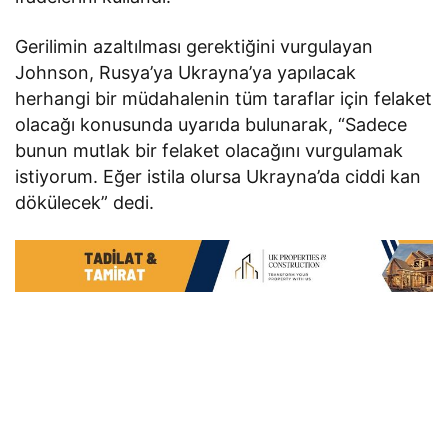
Gerilimin azaltılması gerektiğini vurgulayan
Johnson, Rusya’ya Ukrayna’ya yapılacak
herhangi bir müdahalenin tüm taraflar için felaket
olacağı konusunda uyarıda bulunarak, “Sadece
bunun mutlak bir felaket olacağını vurgulamak
istiyorum. Eğer istila olursa Ukrayna’da ciddi kan
dökülecek” dedi.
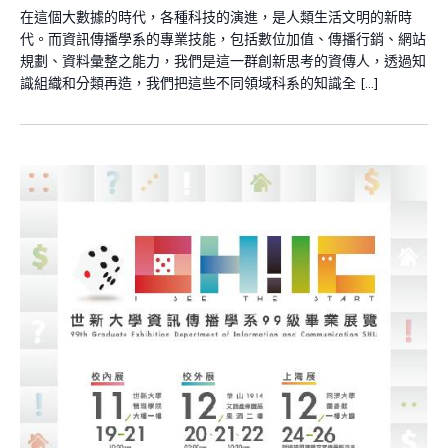
在這個大數據的時代，各種科技的演進，是人類生活文明的新時
代。而資訊傳播學系的專業技能，包括數位加值、傳播行銷、網站
規劃、資料彙整之能力，我們是這一群創新思考的資傳人，透過知
識組織和分類再造，我們把這些不同領域科系的知識全 […]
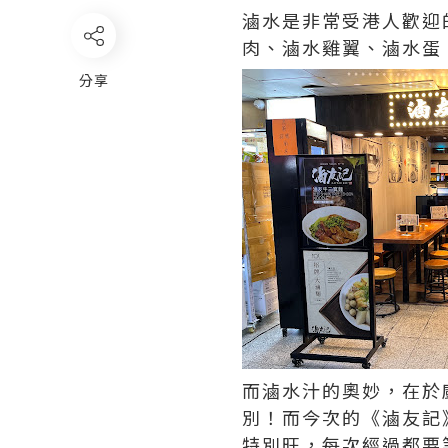
滷水是非常受港人歡迎
肉、滷水雞翼、滷水蛋
分享
而滷水汁的奧妙，在於
別！而今次的《滷友記
特別旺，每次經過都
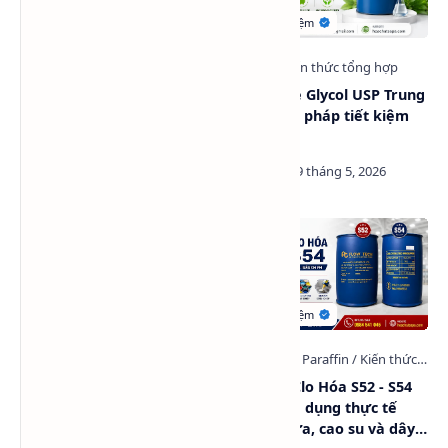
Tìm hiểu hóa chất
Propylene Glycol USP Trung
Polyethylene Glycol (PEG)
Quốc: Giải pháp tiết kiệm
chi phí
Propylene Glycol USP EP là
Paraffin Clo Hóa S52 - S54
gì? Vì sao nhiều nhà máy
là gì? Ứng dụng thực tế
bia, nước giải khát và trung
trong nhựa, cao su và dây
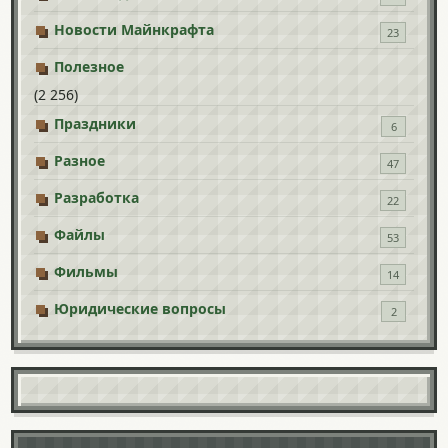
Новости Майнкрафта
23
Полезное
(2 256)
Праздники
6
Разное
47
Разработка
22
Файлы
53
Фильмы
14
Юридические вопросы
2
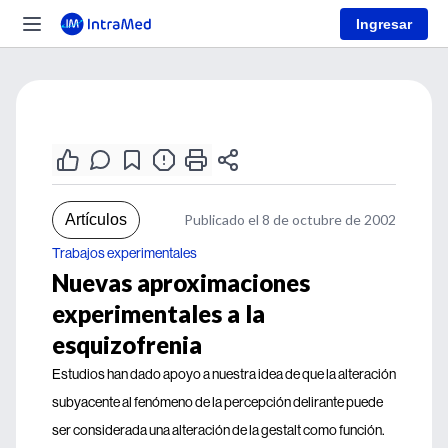
Ingresar
Artículos
Publicado el 8 de octubre de 2002
Trabajos experimentales
Nuevas aproximaciones
experimentales a la
esquizofrenia
Estudios han dado apoyo a nuestra idea de que la alteración
subyacente al fenómeno de la percepción delirante puede
ser considerada una alteración de la gestalt como función.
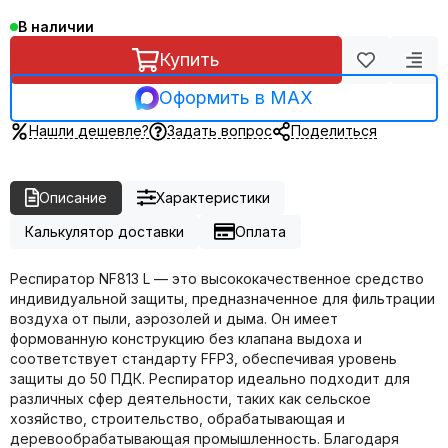
В наличии
Купить
Оформить в MAX
Нашли дешевле?
Задать вопрос
Поделиться
Описание
Характеристики
Калькулятор доставки
Оплата
Респиратор NF813 L — это высококачественное средство
индивидуальной защиты, предназначенное для фильтрации
воздуха от пыли, аэрозолей и дыма. Он имеет
формованную конструкцию без клапана выдоха и
соответствует стандарту FFP3, обеспечивая уровень
защиты до 50 ПДК. Респиратор идеально подходит для
различных сфер деятельности, таких как сельское
хозяйство, строительство, обрабатывающая и
деревообрабатывающая промышленность. Благодаря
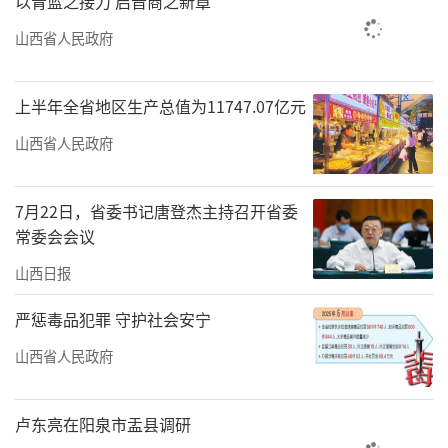
以青蓝之接力 启晋商之新章
山西省人民政府
上半年全省地区生产总值为11747.07亿元
山西省人民政府
7月22日，省委书记唐登杰主持召开省委
常委会会议
山西日报
严惩毒品犯罪 守护社会安宁
山西省人民政府
卢东亮在阳泉市盂县调研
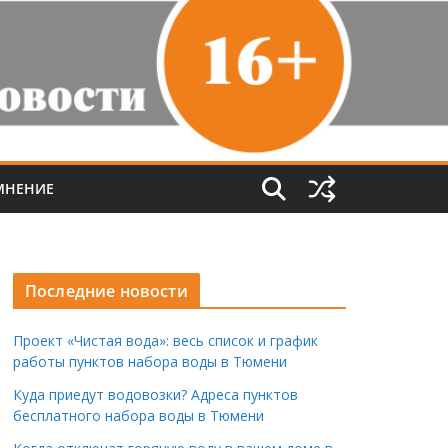
МНЕНИЕ
Последние новости
Проект «Чистая вода»: весь список и график
работы пунктов набора воды в Тюмени
Куда приедут водовозки? Адреса пунктов
бесплатного набора воды в Тюмени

# [Exercise directions]
Select every line in the rows above that contains the word "Glycol".

# [Exercise response]
Propylene Glycol USP Trung
Polyethylene Glycol (PEG)
Propylene Glycol USP EP là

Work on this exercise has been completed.